**Selected extract**

# # # # # # #

The variation of hardness along the vertical direction of the deposited wall is plotted in Figure 8a. In general, the deposited material undergoes several thermal cycles, which is expected to affect the hardness [23,24]. In the present case, the average measured hardness of bottom, middle, and top regions were 238 ± 8 HV, 243 ± 5 HV, and 250 ± 4 HV, respectively. The hardness of the top layers was slightly higher than the bottom layers because of the presence of non-equilibrium phases such as bainite and Widmanstätten ferrite, as seen in Figure 6a. The measured hardness (Figure 8a) showed that the fluctuation of hardness in the middle region was the smallest, while that of the top and bottom regions was higher. This indicated that the mechanical properties within the middle region were suspected to be more uniform.
A combination of microstructural factors affects hardness values. In the present case, the hardness depended on the local phase constituents, the grain size, and the fraction and size of the precipitates. The phases present could exhibit a hardness variation due to their exposure to high temperatures. High-temperature exposure induced tempering, recovery, and recrystallization effects, which decreased the hardness, while at the same time, precipitation of carbides and martensitic transformation contributed to a hardness increase. These effects were different along the build direction, as it was largely dependent on the cooling rate and the number of subsequent heat cycles that each layer was exposed to. Therefore, three different zones were distinguished:
(a)
The lower part of the wall, region D. In this region the cooling rate was influenced by the base. The lower regions experienced the highest number of re-heating cycles due to the subsequent layers. Additionally, the composition of the first layers varied slightly, as the dilution of the consumable with the base took place. All these factors were expected to contribute to a lower hardness value and possibly higher elongation in the tensile test.

# # # # # # #

**Exercise details**
Continue the passage on hardness along the deposited wall, picking up after its last sentence. The material has no connection to the passage on hardness in the deposited wall.

**Dataset excerpt**

# # # # # # #

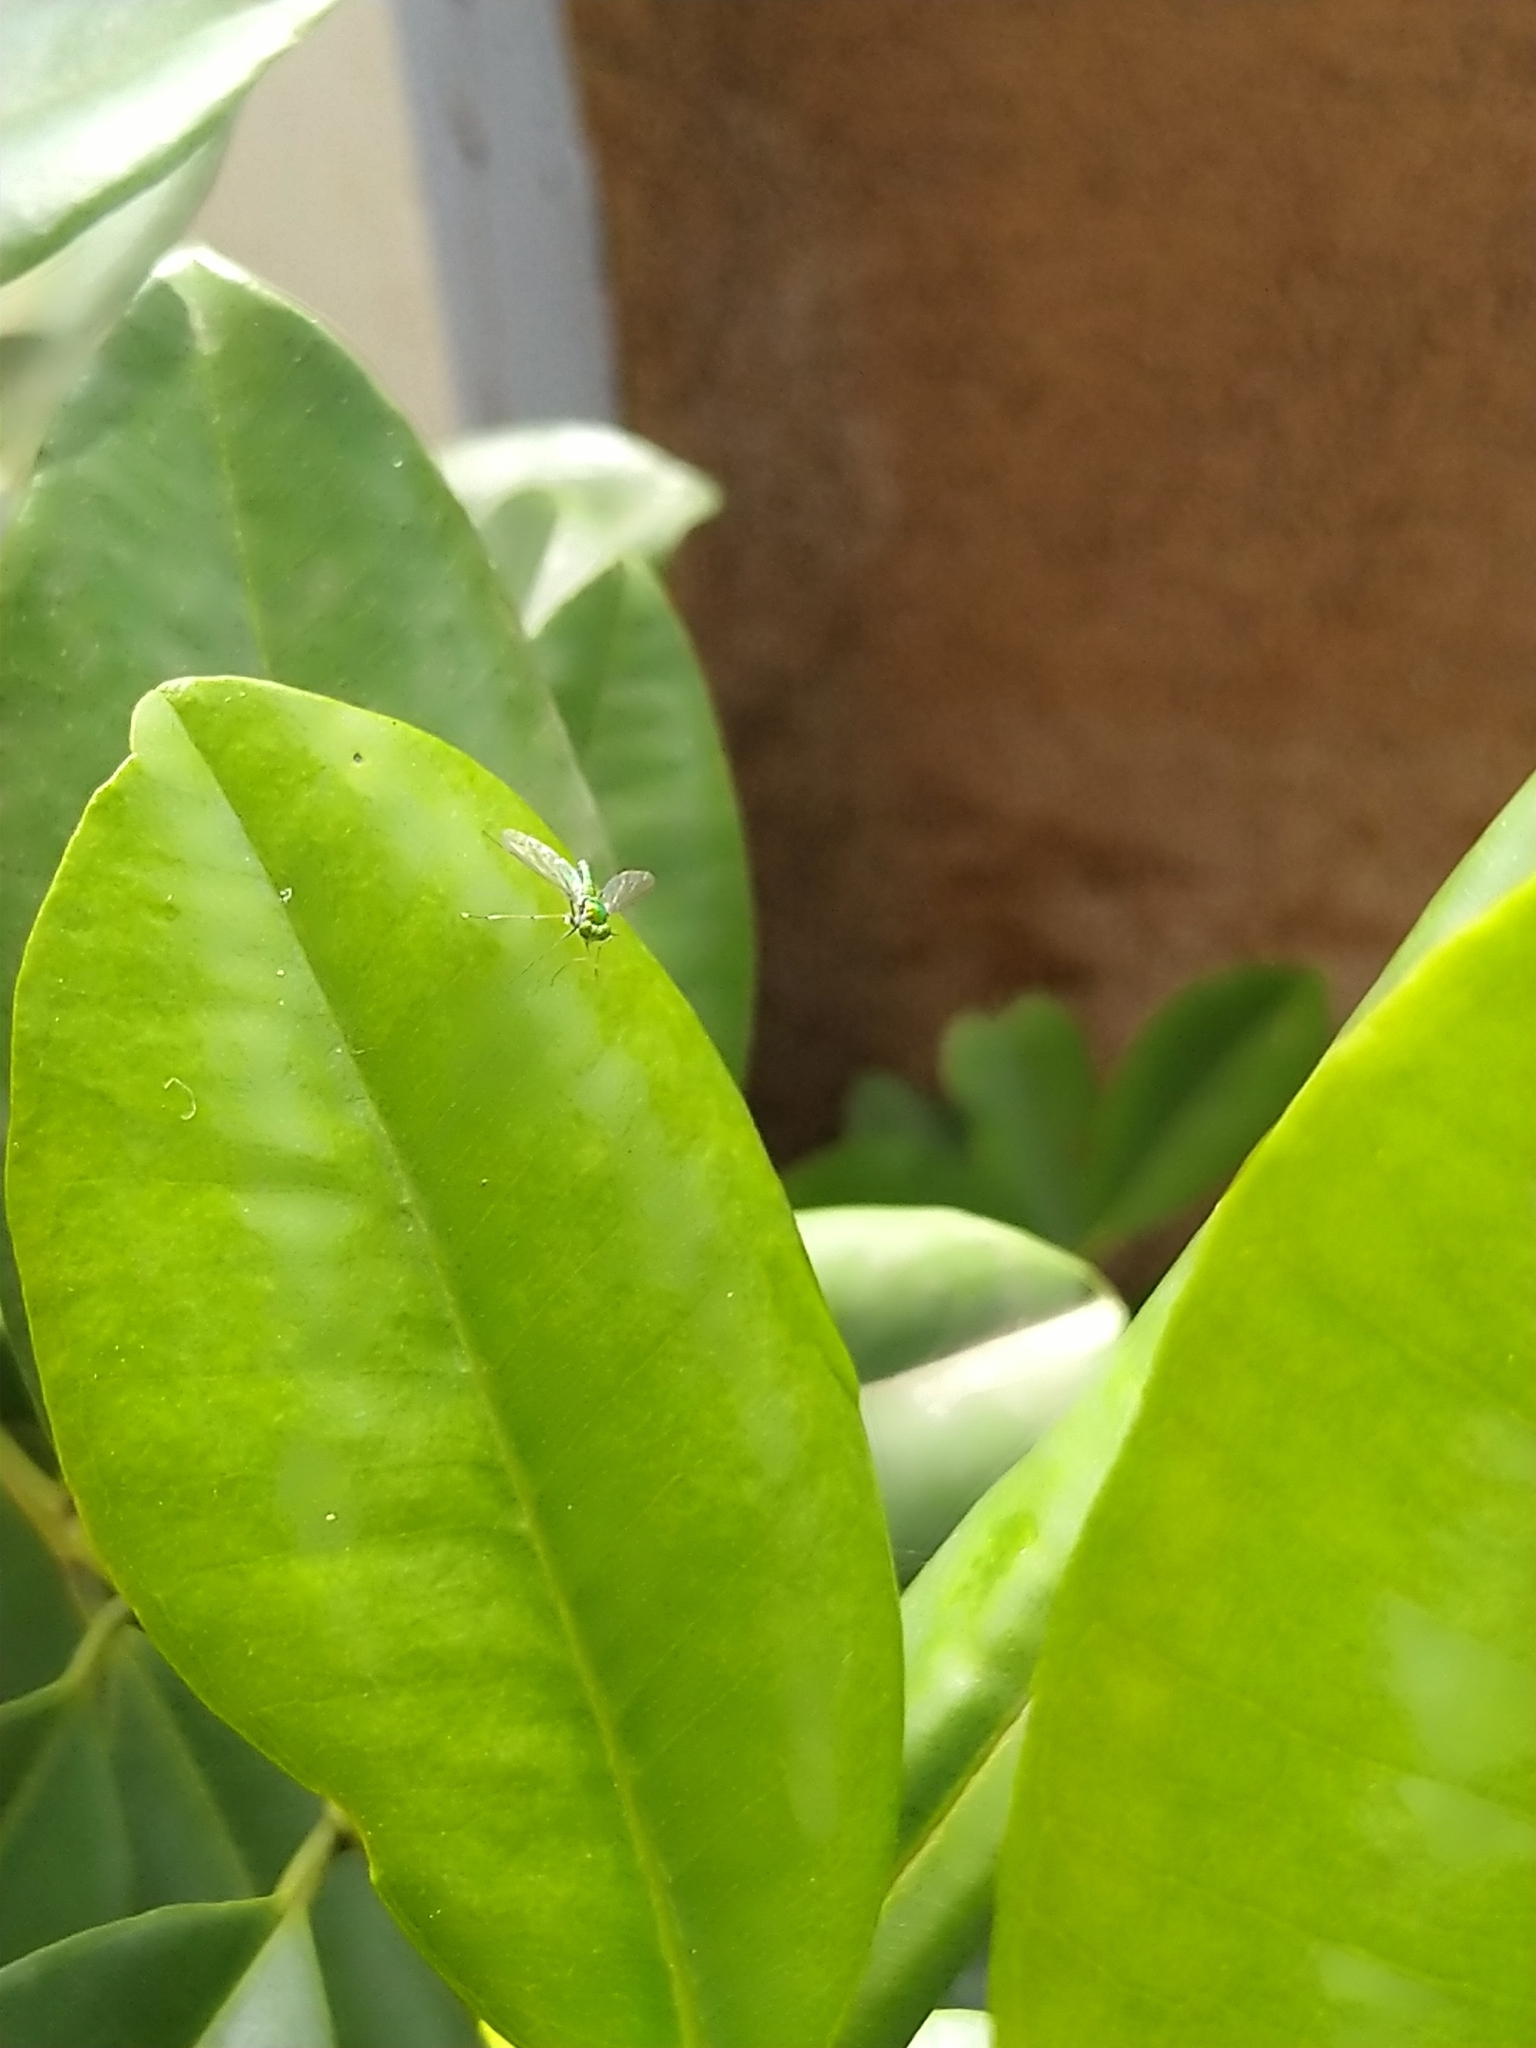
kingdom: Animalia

# # # # # # #

**Result**
(b)
The middle part of the wall, regions C and B. In these regions, cooling, apart from convection and radiation, which was similar for all layers, was governed by conduction through the already deposited layers. Therefore, the cooling rate of this region was lower than that of the region D, resulting in a relatively homogeneous hardness. The middle part of the wall also experienced re-heatings, therefore tempering effects also contributed to the mechanical property values. Tempering effects were pronounced in the middle region because there was no influence of the base plate during cooling.
(c)
The top part of the wall, region A. This was the last deposited section of the wall, in which the cooling rate was as in the previous case (b), but the number of re-heating cycles experienced to induce significant tempering effects was reduced. Therefore, this region was likely to exhibit higher hardness values.
The hardness of the WAAM deposited wall was compared with the hardness of XC-45 from different manufacturing processes, as shown in Figure 8b. It shows that the WAAM deposited XC-45 metal-cored wire had a comparable hardness with the other processes.

3.4. Tensile Strength Evaluation of the WAAM Deposited Wall

The measured yield and tensile strength together with the elongation of the samples prepared in different directions are summarized in Figure 9. The measurements showed that there was anisotropy in mechanical behavior within the WAAM deposited wall. The tests showed that both yield and ultimate strength decreased from the top to bottom layers. This was in agreement with the hardness profile shown in Figure 8a.
It also can be seen that there was an apparent elongation difference between the horizontal and vertical direction. The existence of ferrite grains nucleated at columnar prior austenite grain boundaries contributed differently to the strength and elongation in the horizontal (deposition) and vertical (build) direction [25]. The anisotropic nature of additive manufactured material properties was also reported by other researchers [26,27].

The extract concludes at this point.